## [Collected data]

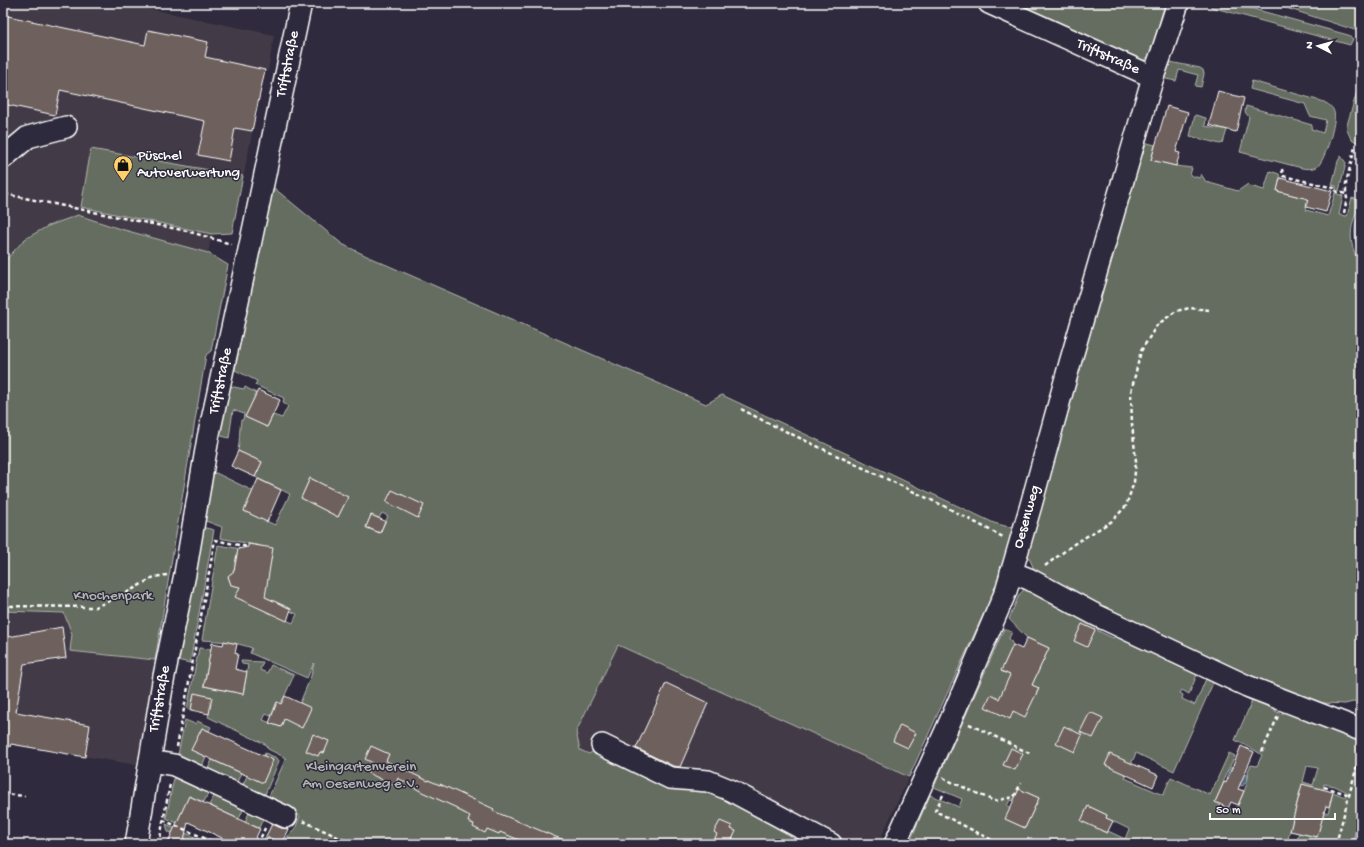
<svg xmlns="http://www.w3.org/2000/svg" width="1364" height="847" font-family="'Gochi Hand',sans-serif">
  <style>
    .built { fill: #423a46 }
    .green { fill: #656c60; stroke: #b2b6b0; fill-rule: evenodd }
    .water { fill: #52667d; stroke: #97a3b1 }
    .building { fill: #6e605c; stroke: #fff }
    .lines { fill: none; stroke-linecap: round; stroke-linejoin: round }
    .minor-casing { stroke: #fff; stroke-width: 24 }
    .path { stroke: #fff; stroke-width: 2.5; stroke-dasharray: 4 3; stroke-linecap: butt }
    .minor { stroke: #2f2a3d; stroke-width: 21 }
    .labels { text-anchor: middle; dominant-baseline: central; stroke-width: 3; stroke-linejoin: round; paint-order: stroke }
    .street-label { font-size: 15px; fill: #fff; stroke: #2f2a3d }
    .poi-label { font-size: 15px; fill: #fff; stroke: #2f2a3d; text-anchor: start }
    .park-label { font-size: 15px; fill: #b2b6b0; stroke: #2f2a3d }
  </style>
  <rect width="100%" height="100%" fill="#2f2a3d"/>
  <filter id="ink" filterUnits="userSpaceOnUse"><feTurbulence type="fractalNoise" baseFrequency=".025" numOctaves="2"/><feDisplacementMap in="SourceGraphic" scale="8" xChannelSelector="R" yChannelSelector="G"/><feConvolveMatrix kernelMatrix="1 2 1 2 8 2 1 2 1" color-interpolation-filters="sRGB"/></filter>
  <g filter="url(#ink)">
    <g class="built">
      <polygon points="3,3 122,3 274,35 268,71 265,70 232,233 212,234 208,253 228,265 211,351 3,299"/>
      <polygon points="3,611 64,613 72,634 70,651 155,660 137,765 3,743"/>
      <polygon points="618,644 909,777 878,844 795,844 580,750 576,732"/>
    </g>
    <g class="green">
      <polygon points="1000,3 1165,3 1151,53 1145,60 1135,62"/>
      <polygon points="1212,3 1232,3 1348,35 1353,39 1350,45 1211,7"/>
      <polygon points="1271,3 1361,3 1361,32"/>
      <polygon points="1170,62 1200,68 1203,70 1204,74 1201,87 1195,86 1198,75 1179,70 1176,81 1161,78 1168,63"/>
      <path d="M1252,81L1324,102C1328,104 1333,107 1334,112C1337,121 1325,161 1317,167C1312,169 1307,169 1302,168L1240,152L1249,117L1245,112L1246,106L1312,125L1311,129L1323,133L1326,120L1310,116L1305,104L1250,89Z"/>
      <polygon points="1358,88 1361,88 1361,144 1351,139 1347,130 1347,125"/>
      <polygon points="1195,115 1206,118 1205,126 1219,129 1219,128 1227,130 1223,143 1220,144 1190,136"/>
      <path d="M1144,142L1155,145L1151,160L1176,166L1192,168L1190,175L1199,178L1201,174L1206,182L1238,191L1248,184L1250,186L1264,190L1270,171L1279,174L1280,178L1277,191L1300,197L1302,196L1309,197L1306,210L1328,216L1335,193L1343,196L1339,215L1347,216L1352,198L1361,201C1350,226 1346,240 1361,266V700L1345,704L1323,703L1296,697L1236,674L1041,575L1034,569L1016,529L1005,567L909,777L618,645L576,732L580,750L589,754L595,750L710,790L815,844H262L266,836L282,843L296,827L300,816L267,801L286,758L268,749L265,744L208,717L209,714L194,694L191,710L187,709L199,648L211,649L204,686L243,694L248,665L242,664L241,661L263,662L260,670L267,673L271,665L294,675L281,704L277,702L271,716L266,714L263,720L280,727L285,718L293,720L311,676L314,663L307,678L250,653L252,648C236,642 219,641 202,640L218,545L241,549L237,552L234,572L229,575L228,577L231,584L261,546L220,538L222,527L203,520L210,474L216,473L253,491L244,511L275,525L290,494L255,477L262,462L238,451C240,440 239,431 241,420H243L244,414L233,410L229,438L218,435L229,386L244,389L245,387L256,393L246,417L267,427L273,415L282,418L288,406L283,403L284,398L255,385L257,381L235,370L260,240L274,188L342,244L373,259L706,404L722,395L994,523L1016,529L1113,174L1124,178ZM310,478L348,497L338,517L301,498ZM382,513L388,516L380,533L366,528L371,515L379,518ZM247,596H263L291,609L290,611L297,614L293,623L244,601Z"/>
      <polygon points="91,149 243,176 232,233 212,234 81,207"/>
      <polygon points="1341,156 1346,163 1339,191 1336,190 1336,186 1332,185 1338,161"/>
      <polygon points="78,215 117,228 208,253 228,265 211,351 206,355 155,660 70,651 72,634 64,613 3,611 3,263 25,239 48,226"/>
      <polygon points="202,527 214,530 190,663 177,660"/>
      <path d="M1025,588L1100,625L1098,631L1113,638L1120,634L1199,670L1189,694L1182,690L1180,693L1183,695L1182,699L1195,705L1208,674L1240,689L1238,694L1213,683L1174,771L1136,753L1125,778L1163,795L1171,777L1210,795L1229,753L1235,756L1224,778V782L1215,802L1220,804L1218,810L1225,813L1228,808L1235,811C1239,802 1251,780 1248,771L1251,765L1257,766L1262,755L1256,751L1235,740L1252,701L1244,697L1247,693L1277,705L1275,711L1282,714L1285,709L1356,737L1359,748L1361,741V810L1352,844H993L994,842L989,840L986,844H909L930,795L959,807L962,799L934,787L1004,629L1012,632L1009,638L1013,645L1001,671L1010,675L1035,697L1039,689L1032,685L1049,648L1027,638L1009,619L1019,595ZM1307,766L1318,768L1313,785L1303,782ZM1324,784L1335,786L1347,792L1345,797L1333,792L1328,813L1320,810ZM1019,789L1039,798L1025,828L1006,819L1011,808L1007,806L1010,800L1014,801ZM1300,791L1320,826L1317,837L1299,833L1297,841L1288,839ZM1088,806L1107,815L1106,818L1129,829L1125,839L1108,831L1106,833L1100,830L1102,826L1083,816Z"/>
      <polygon points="185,720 195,724 197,721 211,727 209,731 202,728 192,750 206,757 200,770 177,760"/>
      <polygon points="265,753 277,758 279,761 263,799 241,789 247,776 264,756"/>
      <polygon points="212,760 241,773 235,787 206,773"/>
      <polygon points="175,773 210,789 204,802 189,796 177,823 166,818"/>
      <polygon points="216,792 245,805 239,819 209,805"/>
      <polygon points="251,808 265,814 259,828 245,822"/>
      <polygon points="166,824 210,844 183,844 185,835 168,832"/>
    </g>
    <g class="water">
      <path d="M1361,210V259C1355,240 1351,229 1361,210Z"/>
      <polygon points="1231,767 1248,775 1247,780 1243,786 1233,783 1226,778"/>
      <polygon points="1361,810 1361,844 1352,844"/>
    </g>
    <g class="building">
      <polygon points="3,15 145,45 148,30 208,42 205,57 265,70 252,131 235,128 229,161 198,155 205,121 60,90 55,115 3,104"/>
      <polygon points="1218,91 1244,98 1236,132 1209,125"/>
      <polygon points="1167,106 1188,112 1176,152 1180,153 1176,166 1151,160"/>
      <polygon points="1280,178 1332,191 1326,212 1306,207 1308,199 1277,191"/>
      <polygon points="258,390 280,400 267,427 245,417"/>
      <polygon points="238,451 262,462 255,477 231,466"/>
      <polygon points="310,478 348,497 338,517 301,498"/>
      <polygon points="258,479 281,490 267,522 244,511"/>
      <polygon points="392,490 424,505 418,518 386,502"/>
      <polygon points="371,515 385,521 380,533 366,527"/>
      <polygon points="248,544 273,548 265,597 291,609 287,621 235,597 240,587 231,585 228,576 234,571 238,549 248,547"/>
      <polygon points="1082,624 1095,630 1087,647 1074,641"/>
      <polygon points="62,627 66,658 24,664 16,712 90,725 85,757 11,744 10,747 3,746 3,638"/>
      <polygon points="1027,638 1049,648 1032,685 1039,688 1025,717 1013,711 1010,719 985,707 991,695 999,699 1010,675 1001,671 1013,645 1022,649"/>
      <polygon points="224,641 237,644 235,653 238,654 235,669 247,672 243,694 204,686 212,643 223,645"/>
      <polygon points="666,683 708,703 680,767 673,766 636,748"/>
      <polygon points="194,693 212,697 209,714 191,710"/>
      <polygon points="285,696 311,708 302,728 284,719 281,727 269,723 277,702 281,704"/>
      <polygon points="1090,712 1103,718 1093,738 1080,732"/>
      <polygon points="900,725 916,733 908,748 893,741"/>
      <polygon points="1064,726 1082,735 1075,752 1056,743"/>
      <polygon points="202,728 273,760 263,783 191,750"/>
      <polygon points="313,734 329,741 324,753 320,752 318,756 306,751"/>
      <polygon points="371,746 389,754 386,761 428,781 428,780 440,785 440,784 494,809 493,811 573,844 529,844 500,832 499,834 487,829 485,833 473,827 474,824 468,822 470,816 456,809 457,808 422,792 398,778 395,786 368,773 373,763 365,759"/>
      <polygon points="1241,746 1254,752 1238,789 1244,791 1238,805 1231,802 1228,808 1215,802 1224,782 1226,783"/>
      <polygon points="1011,748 1023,754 1015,770 1003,765"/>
      <polygon points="1110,754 1158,775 1153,787 1105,765"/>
      <polygon points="1302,784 1333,792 1329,807 1326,806 1317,837 1290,831"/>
      <polygon points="1019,789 1039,798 1025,828 1005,819"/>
      <polygon points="189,796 260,829 253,844 235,844 188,822 183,844 167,844"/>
      <polygon points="1088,806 1107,815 1106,818 1113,821 1107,833 1081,821"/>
      <polygon points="720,821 732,826 731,829 736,831 730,844 712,844 717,834 714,832"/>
      <polygon points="272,824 281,828 289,829 282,844 266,836"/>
    </g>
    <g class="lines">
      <defs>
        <g id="minor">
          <polyline points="1153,77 1162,52 1178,3"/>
          <polyline points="3,158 28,137 66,127"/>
          <polyline points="1011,572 1029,579 1096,615 1247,686 1361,730"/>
          <polyline points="602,745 670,778 708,781 730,790 831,844"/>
          <polyline points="150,761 174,765 286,817"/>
          <polyline points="136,844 164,676 185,574 208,438 249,250 301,3"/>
          <polyline points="895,844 952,717 1006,591 1031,505 1070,363 1153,77 989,3"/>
        </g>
      </defs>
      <use href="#minor" class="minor-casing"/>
      <g class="path">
        <polyline points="1282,169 1283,176 1334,188 1334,191 1346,194"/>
        <polyline points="5,194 187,231 231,244"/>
        <polyline points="1344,213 1347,198 1346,194 1346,183 1355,147"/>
        <polyline points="741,409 766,422 946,507 1003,537"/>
        <polyline points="1045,566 1074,544 1112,521 1126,506 1134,482 1136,461 1132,424 1131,392 1141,351 1157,325 1176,311 1190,308 1209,310"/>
        <polyline points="3,606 95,607 119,597 154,577 167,575"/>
        <polyline points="969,724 1031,754"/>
        <polyline points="177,747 215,540 248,547"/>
        <polyline points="1262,752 1278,716"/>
        <polyline points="943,778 994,801 1014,797 1021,783"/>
        <polyline points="1324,787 1350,795"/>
        <polyline points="3,794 25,796"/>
        <polyline points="943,795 935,811 992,840 990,844"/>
        <polyline points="163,820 218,844"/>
        <polyline points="303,821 353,844"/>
        <polyline points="159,844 170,784"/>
        <polyline points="258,844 265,828"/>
        <polyline points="1336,844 1361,751"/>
      </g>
      <use href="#minor" class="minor"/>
    </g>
  </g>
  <defs>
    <symbol id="shop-pin" viewBox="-11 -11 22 30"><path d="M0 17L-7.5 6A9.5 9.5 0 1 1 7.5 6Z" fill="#ffd166" stroke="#2f2a3d"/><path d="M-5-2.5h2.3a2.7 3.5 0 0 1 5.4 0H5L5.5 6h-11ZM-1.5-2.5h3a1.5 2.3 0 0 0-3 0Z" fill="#111"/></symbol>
  </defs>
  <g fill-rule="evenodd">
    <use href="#shop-pin" x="112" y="154" width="22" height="30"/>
  </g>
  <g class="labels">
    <g class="street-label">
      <text transform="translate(1108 57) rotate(24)">Triftstraße</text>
      <text transform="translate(288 64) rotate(-78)">Triftstraße</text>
      <text transform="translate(221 381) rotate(-78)">Triftstraße</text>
      <text transform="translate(1027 517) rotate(-74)">Oesenweg</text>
      <text transform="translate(160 699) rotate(-80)">Triftstraße</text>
    </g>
    <g class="poi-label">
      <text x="137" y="156">Püschel<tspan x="137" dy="17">Autoverwertung</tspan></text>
    </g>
    <g class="park-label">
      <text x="113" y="596">Knochenpark</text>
      <text x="361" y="767">Kleingartenverein<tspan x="361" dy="17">Am Oesenweg e.V.</tspan></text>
    </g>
  </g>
  <rect width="1364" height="847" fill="none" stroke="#2f2a3d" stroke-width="16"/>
  <rect x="8" y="8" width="1348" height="831" fill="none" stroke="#fff" stroke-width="1.5" filter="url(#ink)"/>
  <g transform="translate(1318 46) rotate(276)" stroke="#2f2a3d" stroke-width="3" paint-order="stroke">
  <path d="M0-3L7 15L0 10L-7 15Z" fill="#ffffff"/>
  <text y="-6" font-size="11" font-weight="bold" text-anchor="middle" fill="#ffffff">N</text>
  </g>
  <path d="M1210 813v6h125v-6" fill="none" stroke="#ffffff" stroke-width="2"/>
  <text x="1216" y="813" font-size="12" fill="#ffffff" stroke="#2f2a3d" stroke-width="3" paint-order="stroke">50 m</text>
</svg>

## [TASK OBJECTIVE]
The word to find is "lines". Copy every line of the records that holds it.

## [COMPLETED TASK]
    .lines { fill: none; stroke-linecap: round; stroke-linejoin: round }
    <g class="lines">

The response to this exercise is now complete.